REPUBLIKA.CO.ID, TEL AVIV -- Perdana Menteri Israel Benjamin Netanyahu menegaskan tidak akan berdamai dengan negara Palestina kecuali jika Palestina mengakui Israel sebagai negara Yahudi.
Pernyataan itu diungkapkan dalam pembukaan pertemuan musim dingin parlemen Israel, Senin (27/10). Bentuk pengakuan Palestina, kata dia, dengan cara mereka menerima pelaksanaan langkah-langkah keamanan jangka panjang yang memungkinkan Israel untuk mempertahankan diri.

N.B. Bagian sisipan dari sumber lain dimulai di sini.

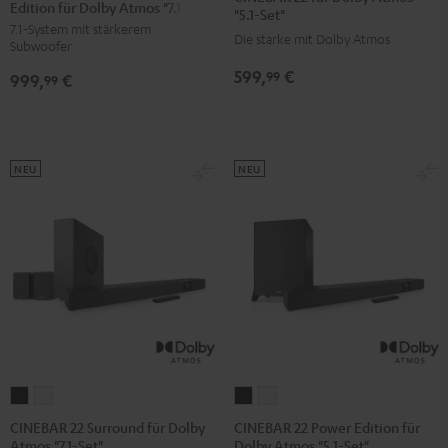
Edition für Dolby Atmos "7.1-Set"
Surround
Surround
für
für
"5.1-Set"
7.1-System mit stärkerem
Power
Power
Dolby
Dolby
Die starke mit Dolby Atmos
Subwoofer
Edition
Edition
Atmos
Atmos
599,
€
99
999,
€
für
für
99
"5.1-
"5.1-
Dolby
Dolby
Set"
Set"
Atmos
Atmos
Schwarz
Weiß
"7.1-
"7.1-
NEU
NEU
Set"
Set"
Schwarz
Weiß
CINEBAR
CINEBAR
CINEBAR
CINEBAR
22
22
22
22
CINEBAR 22 Surround für Dolby
CINEBAR 22 Power Edition für
Atmos "7.1-Set"
Dolby Atmos "5.1-Set"
Surround
Surround
Power
Power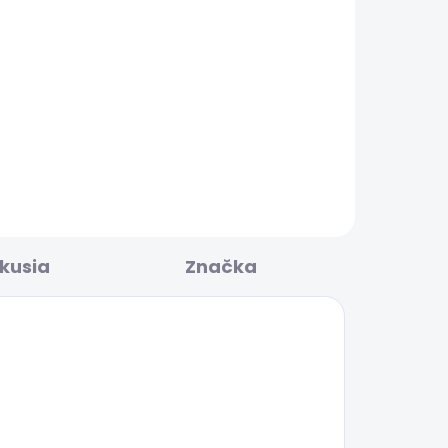
BESTSELLER
LADOM
SKLADOM
M
Dámské tričko BRADY
25,14 €
skusia
Značka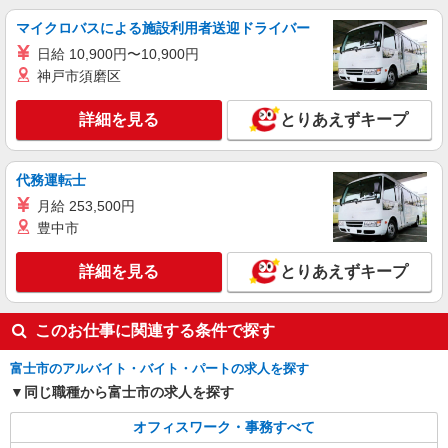
マイクロバスによる施設利用者送迎ドライバー
日給 10,900円〜10,900円
神戸市須磨区
詳細を見る
とりあえずキープ
代務運転士
月給 253,500円
豊中市
詳細を見る
とりあえずキープ
このお仕事に関連する条件で探す
富士市のアルバイト・バイト・パートの求人を探す
同じ職種から富士市の求人を探す
オフィスワーク・事務すべて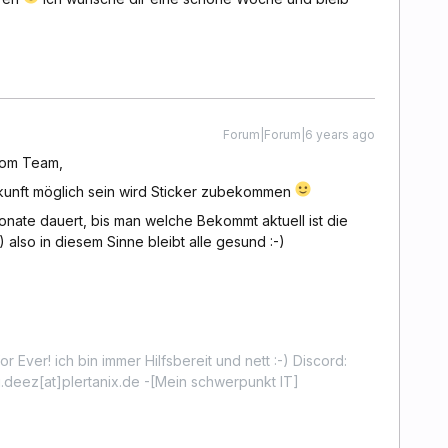
Forum|Forum|6 years ago
vom Team,
ukunft möglich sein wird Sticker zubekommen
nate dauert, bis man welche Bekommt aktuell ist die
) also in diesem Sinne bleibt alle gesund :-)
r Ever! ich bin immer Hilfsbereit und nett :-) Discord:
.deez[at]plertanix.de -[Mein schwerpunkt IT]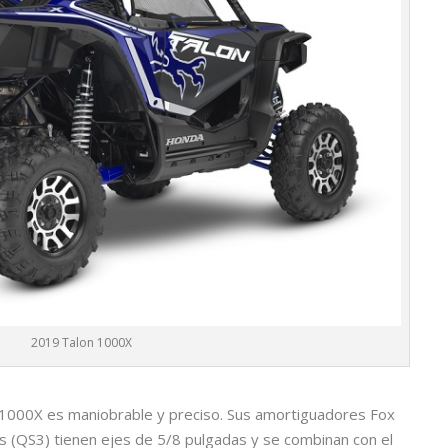
2019 Talon 1000X
 1000X es maniobrable y preciso. Sus amortiguadores Fox
s (QS3) tienen ejes de 5/8 pulgadas y se combinan con el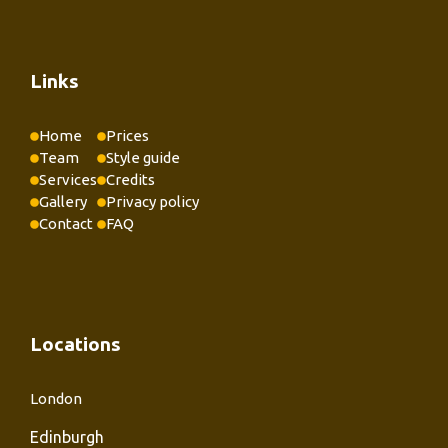
Links
Home
Prices
Team
Style guide
Services
Credits
Gallery
Privacy policy
Contact
FAQ
Locations
London
Edinburgh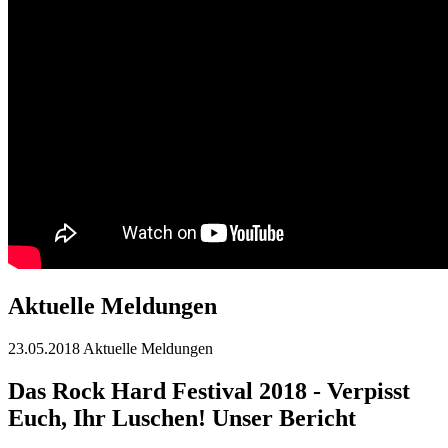
Aktuelle Meldungen
23.05.2018
Aktuelle Meldungen
Das Rock Hard Festival 2018 - Verpisst
Euch, Ihr Luschen! Unser Bericht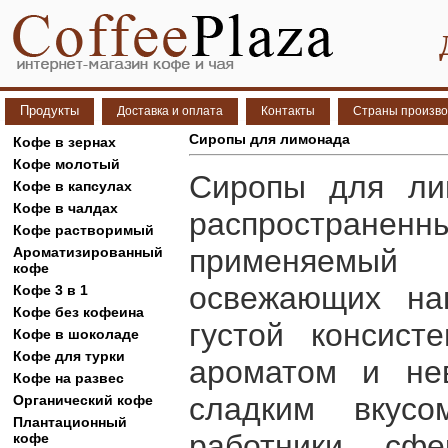
Продукты
Доставка и оплата
Контакты
Страны произво
Сиропы для лимонада
Кофе в зернах
Кофе молотый
Сиропы для ли
Кофе в капсулах
Кофе в чалдах
распространен
Кофе растворимый
применяемый
Ароматизированный
кофе
освежающих на
Кофе 3 в 1
Кофе без кофеина
густой консист
Кофе в шоколаде
Кофе для турки
ароматом и не
Кофе на развес
сладким вкусо
Органический кофе
Плантационный
работники сф
кофе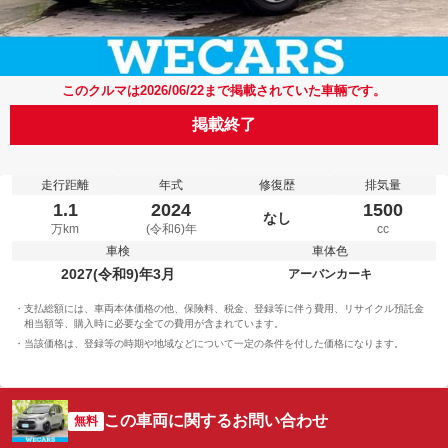
このクルマは2026/06/22まで掲載されていた車輛です。
掲載終了
走行距離
年式
修復歴
排気量
1.1
2024
1500
なし
万km
(令和6)年
cc
車検
車体色
2027(令和9)年3月
アーバンカーキ
支払総額には、車両本体価格の他、保険料、税金、登録等に伴う費用、リサイクル預託金
相当額等、購入時に必要な全ての費用が含まれています。
当該価格は、登録等の時期や地域などについて一定の条件を付した価格になります。
この車両に関するお問い合わせ
無料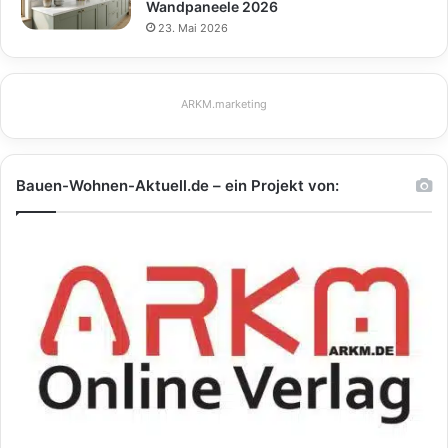
Wandpaneele 2026
23. Mai 2026
ARKM.marketing
Bauen-Wohnen-Aktuell.de – ein Projekt von: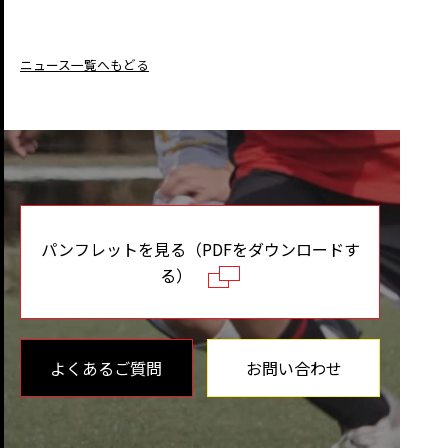
ニュース一覧へもどる
パンフレットを見る（PDFをダウンロードす
る）
よくあるご質問
お問い合わせ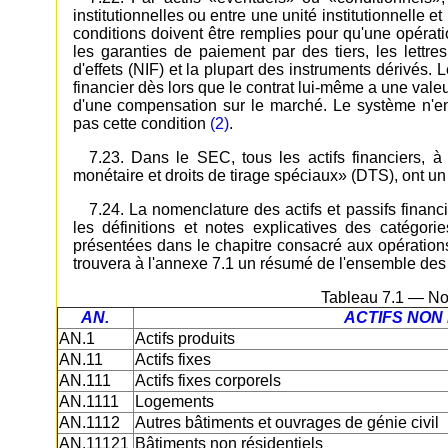
institutionnelles ou entre une unité institutionnelle 
conditions doivent être remplies pour qu'une opérat
les garanties de paiement par des tiers, les lettres 
d'effets (NIF) et la plupart des instruments dérivés. 
financier dès lors que le contrat lui-même a une valeu
d'une compensation sur le marché. Le système n'enr
pas cette condition
(2)
.
7.23. Dans le SEC, tous les actifs financiers, à
monétaire et droits de tirage spéciaux» (DTS), ont un 
7.24. La nomenclature des actifs et passifs financ
les définitions et notes explicatives des catégori
présentées dans le chapitre consacré aux opérations
trouvera à l'annexe 7.1 un résumé de l'ensemble des a
Tableau 7.1 — No
AN.
ACTIFS NON 
AN.1
Actifs produits
AN.11
Actifs fixes
AN.111
Actifs fixes corporels
AN.1111
Logements
AN.1112
Autres bâtiments et ouvrages de génie civil
AN.11121
Bâtiments non résidentiels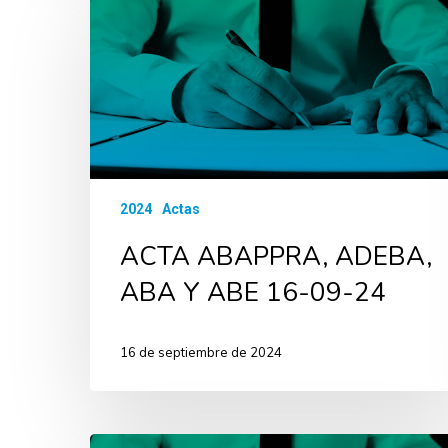
2024
Actas
ACTA ABAPPRA, ADEBA,
ABA Y ABE 16-09-24
16 de septiembre de 2024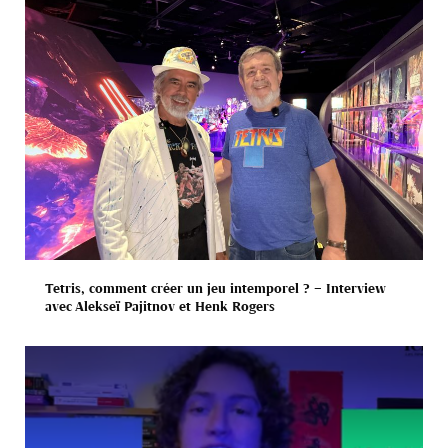
Tetris, comment créer un jeu intemporel ? – Interview
avec Alekseï Pajitnov et Henk Rogers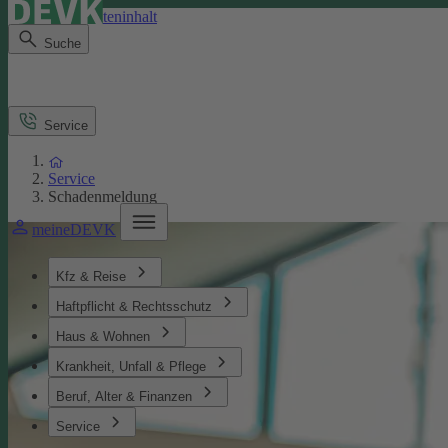
Direkt zum Seiteninhalt
Suche
Service
Service
Schadenmeldung
meineDEVK
Kfz & Reise
Haftpflicht & Rechtsschutz
Haus & Wohnen
Krankheit, Unfall & Pflege
Beruf, Alter & Finanzen
Service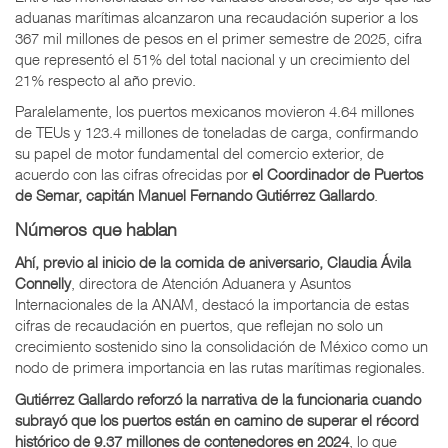
aduanas marítimas alcanzaron una recaudación superior a los
367 mil millones de pesos en el primer semestre de 2025, cifra
que representó el 51% del total nacional y un crecimiento del
21% respecto al año previo.
Paralelamente, los puertos mexicanos movieron 4.64 millones
de TEUs y 123.4 millones de toneladas de carga, confirmando
su papel de motor fundamental del comercio exterior, de
acuerdo con las cifras ofrecidas por
el Coordinador de Puertos
de Semar, capitán
Manuel Fernando Gutiérrez Gallardo
.
Números que hablan
Ahí, previo al inicio de la comida de aniversario, Claudia Ávila
Connelly
, directora de Atención Aduanera y Asuntos
Internacionales de la ANAM, destacó la importancia de estas
cifras de recaudación en puertos, que reflejan no solo un
crecimiento sostenido sino la consolidación de México como un
nodo de primera importancia en las rutas marítimas regionales.
Gutiérrez Gallardo reforzó la narrativa de la funcionaria cuando
subrayó que los puertos están en camino de superar el récord
histórico de 9.37 millones de contenedores en 2024
, lo que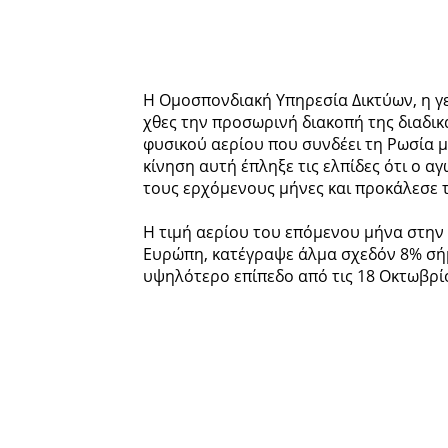
Η Ομοσπονδιακή Υπηρεσία Δικτύων, η γ
χθες την προσωρινή διακοπή της διαδικ
φυσικού αερίου που συνδέει τη Ρωσία μ
κίνηση αυτή έπληξε τις ελπίδες ότι ο 
τους ερχόμενους μήνες και προκάλεσε τ
Η τιμή αερίου του επόμενου μήνα στην 
Ευρώπη, κατέγραψε άλμα σχεδόν 8% σή
υψηλότερο επίπεδο από τις 18 Οκτωβρί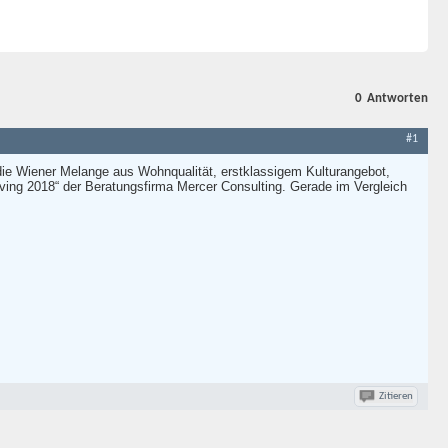
0
Antworten
#1
 die Wiener Melange aus Wohnqualität, erstklassigem Kulturangebot,
 Living 2018“ der Beratungsfirma Mercer Consulting. Gerade im Vergleich
Zitieren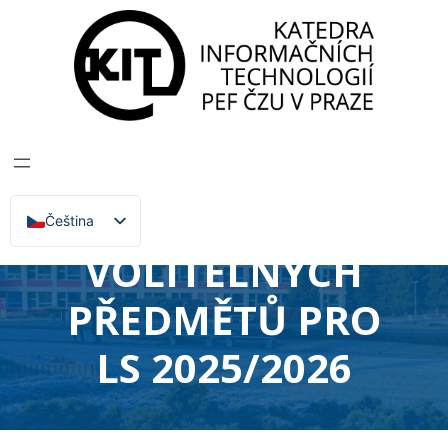
Katedra informačních technologií
>
Zprávy, Akce,
Přednášky
BAKALÁŘSKÝ
STUPEŇ STUDIA –
VOLBA
Čeština
English
VOLITELNÝCH
PŘEDMĚTŮ PRO
LS 2025/2026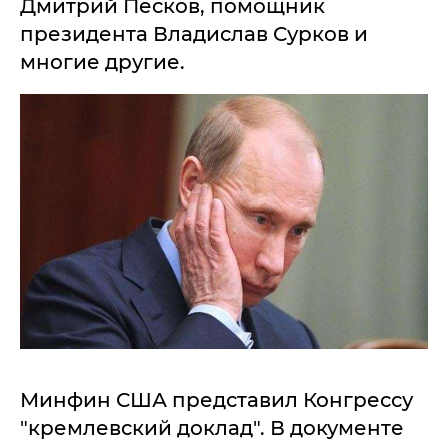
Дмитрий Песков, помощник
президента Владислав Сурков и
многие другие.
Минфин США представил Конгрессу
"кремлевский доклад". В документе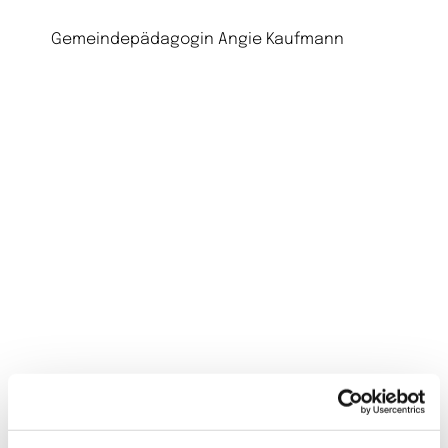
Gemeindepädagogin Angie Kaufmann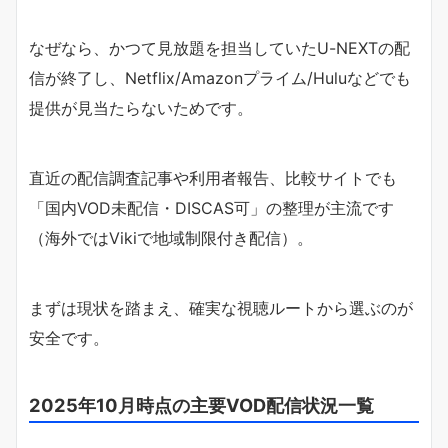
なぜなら、かつて見放題を担当していたU-NEXTの配
信が終了し、Netflix/Amazonプライム/Huluなどでも
提供が見当たらないためです。
直近の配信調査記事や利用者報告、比較サイトでも
「国内VOD未配信・DISCAS可」の整理が主流です
（海外ではVikiで地域制限付き配信）。
まずは現状を踏まえ、確実な視聴ルートから選ぶのが
安全です。
2025年10月時点の主要VOD配信状況一覧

“Mereka (Palestina) ingin mendirikan negara tanpa memberikan keamanan dan perdamaian bagi negara Israel yang merupakan negara bagi orang-orang Yahudi,” kata Netanyahu sebagaimana dikutip dari laporan Al-Ray Palestinian News Agency yang kemudian dikutip Mi’raj Islamic News Agency (MINA).
Netanyahu mencatat, perjanjian perdamaian akan mungkin terwujud dengan syarat negara Palestina tanpa militer dan mengakui Israel sebagai negara Yahudi.
Dalam pidatonya, Netanyahu menyebut, Israel tidak akan membedakan antara Fatah dan Hamas. Sebab, otoritas Palestina selama ini dinilai tidak bisa menjaga kontrol atas Gaza yang dapat dikalahkan dalam beberapa hari di tangan Hamas.
Ia juga menuntut apa yang ia sebut klaim sebagai hak Israel untuk membangun permukiman hanya bagi orang-orang Yahudi di Al-Quds yang diklaimnya sebagai ibukota abadi.
“Israel memiliki hak yang sama untuk membangun di Yerusalem,” katanya. Ia beralasan, telah ada konsensus luas di Israel untuk terus membangun seluruh kota sejak pemerintahan Israel dibentuk pascamerebut Jerusalem Timur dalam perang tahun 1967.